→ **PASSAGE FOR REVIEW**
-- Opening Marker --
I guess the main reason i wanted the mylink setup (besides having a nice touch screen) was to play my music via bluetooth. Is this possible on the stock setup? I thought you had to change the PDIM or something? Or do i just need to set up an option on my phone/cruze? I can talk on the phone no problem, and it syncs up to my phone as soon as i turn bluetooth on....but thats it.


----------



## 99_XC600 (Feb 24, 2013)

I've had varying degrees of success with streaming audio via Bluetooth. When it does work, the audio quality is poor. I just plug in VIA the USB cable since streaming consumes a lot of battery life.


----------



## cdb09007 (Aug 7, 2013)

Even when my phone (Android) is plugged in to the USB, it recognizes that its my phone, and will charge it, but it wont let me play my music or pandora or anything through it. I can only plug my phone in via AUX cord.


----------



## Merc6 (Jun 8, 2013)
-- Closing Marker --
→ **AVAILABLE DATA**
-- Opening Marker --
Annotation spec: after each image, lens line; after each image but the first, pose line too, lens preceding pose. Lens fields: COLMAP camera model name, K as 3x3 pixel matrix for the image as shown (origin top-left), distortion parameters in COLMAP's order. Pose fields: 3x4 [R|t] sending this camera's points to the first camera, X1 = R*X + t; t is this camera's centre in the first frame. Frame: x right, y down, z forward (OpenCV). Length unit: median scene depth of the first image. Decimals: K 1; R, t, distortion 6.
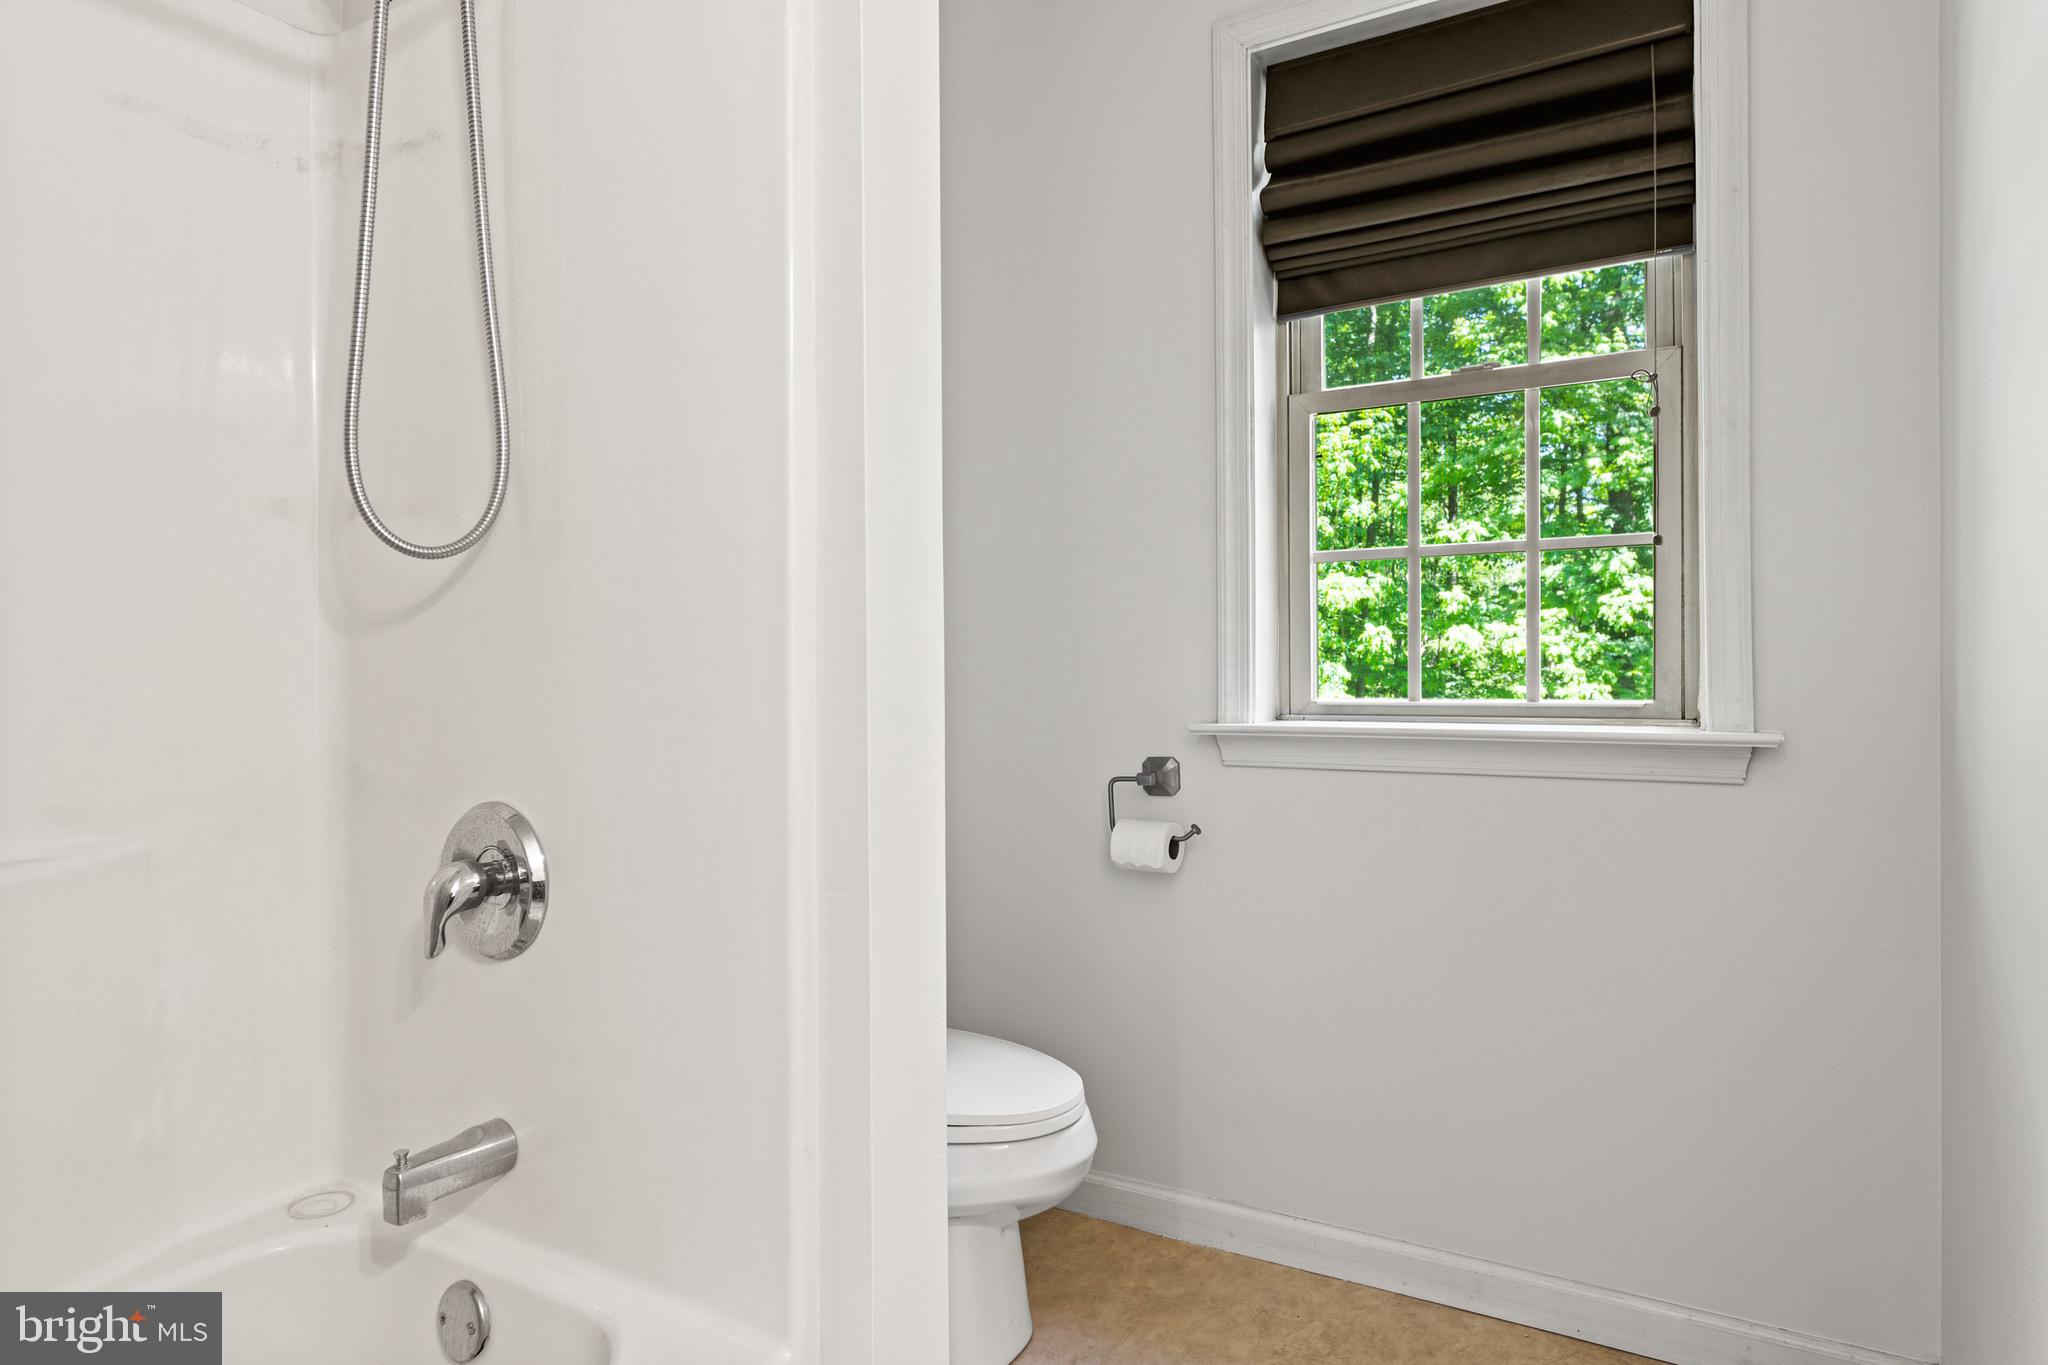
-- Closing Marker --
→ **BRIEF A**
Rewrite the part of the Cruze Bluetooth music thread that opens with the words "I guess the" and closes with "on....but thats it.", renaming "touch screen" to "touchscreen".
→ **BRIEF B**
Continue the Cruze Bluetooth music thread from where it stops.

→ **ANSWER BOX A**
I guess the main reason i wanted the mylink setup (besides having a nice touchscreen) was to play my music via bluetooth. Is this possible on the stock setup? I thought you had to change the PDIM or something? Or do i just need to set up an option on my phone/cruze? I can talk on the phone no problem, and it syncs up to my phone as soon as i turn bluetooth on....but thats it.

→ **ANSWER BOX B**
99_XC600 said:


> I've had varying degrees of success with streaming audio via Bluetooth. When it does work, the audio quality is poor. I just plug in VIA the USB cable since streaming consumes a lot of battery life.


This... I got Bluetooth to work better_* while USB plugged in*_. Not sure how this happened but it does. For battery reasons of Bluetooth being on for phone calls I am USB always. I miss my App Radio 2 whenever I want to use apps that were better than just Pandora and stitcher. Waze, MotionX and a few others I can't remember off the top of my head.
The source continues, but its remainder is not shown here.